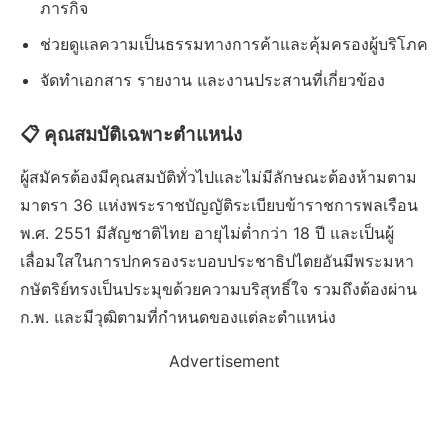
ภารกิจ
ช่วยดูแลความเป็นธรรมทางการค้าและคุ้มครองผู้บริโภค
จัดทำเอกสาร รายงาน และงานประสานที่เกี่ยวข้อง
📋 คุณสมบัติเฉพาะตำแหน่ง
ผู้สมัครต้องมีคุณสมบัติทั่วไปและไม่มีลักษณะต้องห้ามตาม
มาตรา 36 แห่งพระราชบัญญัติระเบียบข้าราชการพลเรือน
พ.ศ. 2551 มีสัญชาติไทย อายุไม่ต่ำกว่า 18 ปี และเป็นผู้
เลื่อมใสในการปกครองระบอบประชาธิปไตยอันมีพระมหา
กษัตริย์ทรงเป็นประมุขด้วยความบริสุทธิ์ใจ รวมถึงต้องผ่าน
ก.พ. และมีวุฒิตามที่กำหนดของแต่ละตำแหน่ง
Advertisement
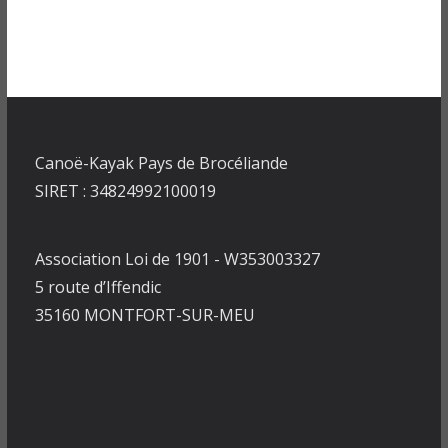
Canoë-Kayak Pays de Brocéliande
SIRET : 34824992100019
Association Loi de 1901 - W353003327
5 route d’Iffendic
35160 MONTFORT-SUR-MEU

● ● ● ●

[Work item]:
The lines to extract from the data above begin with the line containing "ช่วยดูแลความเป" and end with the line containing "Advertisement". Extract them exactly, including both.

[Output for this task]:
ช่วยดูแลความเป็นธรรมทางการค้าและคุ้มครองผู้บริโภค
จัดทำเอกสาร รายงาน และงานประสานที่เกี่ยวข้อง
📋 คุณสมบัติเฉพาะตำแหน่ง
ผู้สมัครต้องมีคุณสมบัติทั่วไปและไม่มีลักษณะต้องห้ามตาม
มาตรา 36 แห่งพระราชบัญญัติระเบียบข้าราชการพลเรือน
พ.ศ. 2551 มีสัญชาติไทย อายุไม่ต่ำกว่า 18 ปี และเป็นผู้
เลื่อมใสในการปกครองระบอบประชาธิปไตยอันมีพระมหา
กษัตริย์ทรงเป็นประมุขด้วยความบริสุทธิ์ใจ รวมถึงต้องผ่าน
ก.พ. และมีวุฒิตามที่กำหนดของแต่ละตำแหน่ง
Advertisement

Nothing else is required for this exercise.